One leap, one strike, and the metal snaps away from your face
That chattering jaw comes unhinged
And your insincere tongue hangs down from your neck
I plunge through the ribs and grasp the steaming, slippery heart
It slides down my throat and I am king again
«Tear down these garish walls and let the prisoners free!
Throw their gaudy stones out to the sea!
Rip these dolls limb from limb, claws proudly unsheathed!
Our souls were never meant to be seen.»

Traduction des paroles

Lorsque vous regardez dans vos plaques de métal poli
Vous imaginez le visage d'un homme qui aspire à voir son âme
Mais les griffes sont des griffes, qu'elles soient aiguisées ou peintes ou émoussées
Des heures de délimitation, une piste d'esprit, à travers la neige
Je suis arrivé, un exil trop inférieur pour que Votre Altesse se batte
Blindé, pas humoristique, et prêt à saisir votre vie
Le prisonnier que je suis venu secourir s'assoit pour regarder le combat
Avec des larmes dans ses yeux,
Qui aurait cru qu'une langue pouvait faire tant de mal
Le mensonge dans la bouche?
Danser sur une musique qui n'était pas vraiment là
Murmurant sur des moments que nous n'avons jamais partagés
Ta mâchoire tordue bouge
Mais vous avez perdu tout son
Combien de temps jusqu'à ce que votre souffle s'épuise?
Quand les autres regardent dans vos yeux Polis
Aussi vitreux que la poupée que vous tenez pour représenter votre âme
Ils sont témoins du visage d'un animal agissant comme un homme
Dans leur confusion, vous les habilliez de ceintures et de parfums,
Mais l'odeur s'infiltre à travers
J'ai mis longtemps à cri, «Mon pays,
Ce n'est pas comme ça qu'on devait vivre!»

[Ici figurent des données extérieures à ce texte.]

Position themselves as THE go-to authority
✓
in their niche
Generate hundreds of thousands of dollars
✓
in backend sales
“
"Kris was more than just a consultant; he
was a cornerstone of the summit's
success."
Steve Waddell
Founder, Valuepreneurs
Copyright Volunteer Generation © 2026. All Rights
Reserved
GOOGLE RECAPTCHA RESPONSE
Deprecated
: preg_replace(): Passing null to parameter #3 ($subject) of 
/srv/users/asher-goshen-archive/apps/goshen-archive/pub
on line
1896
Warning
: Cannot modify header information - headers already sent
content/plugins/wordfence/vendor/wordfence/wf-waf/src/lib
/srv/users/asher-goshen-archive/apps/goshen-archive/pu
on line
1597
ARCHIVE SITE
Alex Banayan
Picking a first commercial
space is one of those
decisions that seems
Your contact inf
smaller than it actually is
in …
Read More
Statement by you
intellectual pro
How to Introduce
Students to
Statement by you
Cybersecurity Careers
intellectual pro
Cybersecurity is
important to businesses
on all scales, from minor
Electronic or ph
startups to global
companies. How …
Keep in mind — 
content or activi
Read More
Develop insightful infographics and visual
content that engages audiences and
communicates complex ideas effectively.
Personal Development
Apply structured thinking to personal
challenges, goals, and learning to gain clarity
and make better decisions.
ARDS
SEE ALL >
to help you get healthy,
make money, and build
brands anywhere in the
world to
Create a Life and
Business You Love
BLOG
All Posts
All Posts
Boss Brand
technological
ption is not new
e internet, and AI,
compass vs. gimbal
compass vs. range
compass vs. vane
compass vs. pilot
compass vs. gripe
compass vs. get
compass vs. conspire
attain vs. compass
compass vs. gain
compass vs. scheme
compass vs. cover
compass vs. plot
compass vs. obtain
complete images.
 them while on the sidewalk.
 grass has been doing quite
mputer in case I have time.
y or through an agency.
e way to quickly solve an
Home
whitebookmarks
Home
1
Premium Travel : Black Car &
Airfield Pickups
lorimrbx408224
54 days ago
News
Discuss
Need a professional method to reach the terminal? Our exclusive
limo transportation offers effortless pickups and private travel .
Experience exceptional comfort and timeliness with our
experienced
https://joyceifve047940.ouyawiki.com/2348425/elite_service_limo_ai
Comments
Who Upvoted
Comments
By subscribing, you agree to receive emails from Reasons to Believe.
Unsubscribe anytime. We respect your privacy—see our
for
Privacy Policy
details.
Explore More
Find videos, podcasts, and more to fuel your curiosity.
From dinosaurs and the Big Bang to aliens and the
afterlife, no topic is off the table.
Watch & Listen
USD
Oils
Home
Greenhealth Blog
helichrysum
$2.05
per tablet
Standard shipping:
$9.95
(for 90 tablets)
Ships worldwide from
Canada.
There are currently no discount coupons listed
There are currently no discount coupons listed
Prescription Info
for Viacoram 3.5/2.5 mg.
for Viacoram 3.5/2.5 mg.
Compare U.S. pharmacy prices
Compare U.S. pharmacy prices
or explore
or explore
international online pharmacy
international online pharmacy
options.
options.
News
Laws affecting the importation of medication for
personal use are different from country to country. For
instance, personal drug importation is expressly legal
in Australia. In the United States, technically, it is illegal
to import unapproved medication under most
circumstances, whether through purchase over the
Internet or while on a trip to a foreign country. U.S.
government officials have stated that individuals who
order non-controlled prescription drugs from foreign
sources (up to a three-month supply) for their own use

Et à chaque coup mortifiant, Je m'évanouis rapidement
«Get up!"J'entends ce fidèle spectateur plaider
Elle ne m'insultera pas en détournant les yeux
Quand je commence à saigner
Qui aurait cru qu'une langue pouvait faire tant de mal
Le mensonge dans la bouche?
Danser sur une musique qui n'était pas vraiment là
Murmurant sur des moments que nous n'avons jamais partagés
Ta mâchoire tordue bouge
Mais vous avez perdu tout son
Combien de temps jusqu'à ce que votre souffle s'épuise?
Un saut, une grève, et le métal s'enclenche loin de votre visage
Cette mâchoire bavarde se déchaîne
Et ta langue non sincère pend de ton cou
Je plonge à travers les côtes et saisir la vapeur, cœur glissant
Il glisse dans ma gorge et je suis à nouveau roi
"Abattez ces murs criards et libérez les prisonniers!
Jetez leurs pierres voyantes à la mer!
Déchirer ces poupées membre de membre, griffes fièrement dégainé!
Nos âmes n'ont jamais été destinées à être vues.»